The Evermore executives said shipping investors have had a love-hate relationship with the industry over recent years.
Marcus added: "Investors turn from love to hate very rapidly in this business. So we say 'we like to buy them when they [other investors] hate them'."
As for the future, the message is to expect the unexpected.
O said: "Last year, there was a confluence of events no one could have foreseen: the Cosco sanctions, the attacks in the Middle East, tanker rates at $300,000 per day — it was a nice surprise for our upside but we can't rely on events like these."
Marcus added: "This is an industry that is like a magnet for issues, things coming out of nowhere, both positive and negative.
"Other investors are button-pressers, they see a bad headline and they want to get out. We don't do that. We're aware of what others are doing and try to take advantage of that."
One thing that has changed since Evermore moved into shipping is the focus on environmental, social and governance issues.

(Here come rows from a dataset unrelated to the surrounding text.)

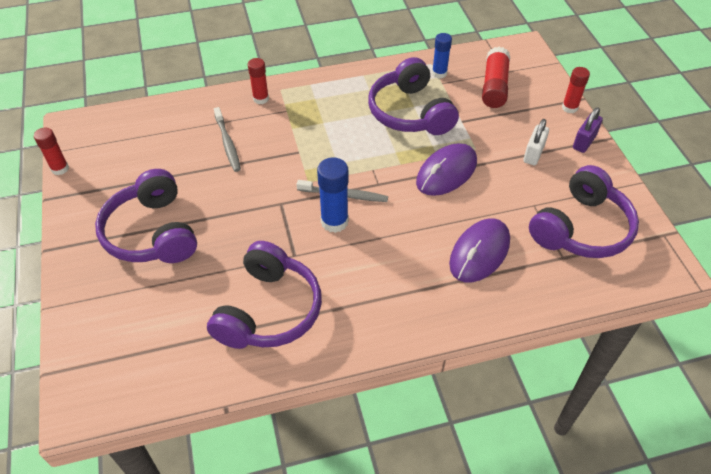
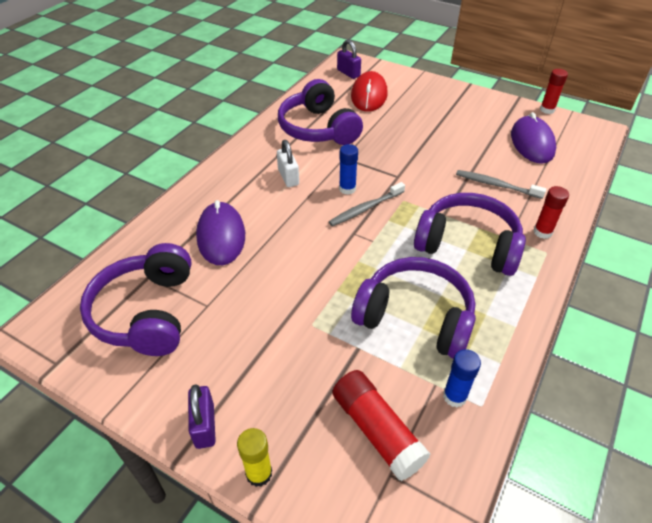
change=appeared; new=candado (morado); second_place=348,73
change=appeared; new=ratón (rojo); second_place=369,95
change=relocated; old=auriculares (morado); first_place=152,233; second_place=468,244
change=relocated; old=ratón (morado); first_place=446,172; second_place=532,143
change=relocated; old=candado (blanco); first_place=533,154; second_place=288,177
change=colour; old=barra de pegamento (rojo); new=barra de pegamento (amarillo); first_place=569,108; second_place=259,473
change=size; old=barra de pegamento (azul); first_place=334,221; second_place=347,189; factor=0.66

"Companies now mention it straight out of the gate, which they wouldn't have two years ago. It's remarkable," said Marcus.
On the scrubber question, O said fitting them has proved to be the right move.
"The go or no-go decision was based on a $100 to $250 spread, but it has been much more than that, so the payback period has been shortened," he said.
A company like Frontline, which owns a stake in scrubber manufacturer Clean Marine, will do extremely well, "effectively getting their scrubbers for free", he added.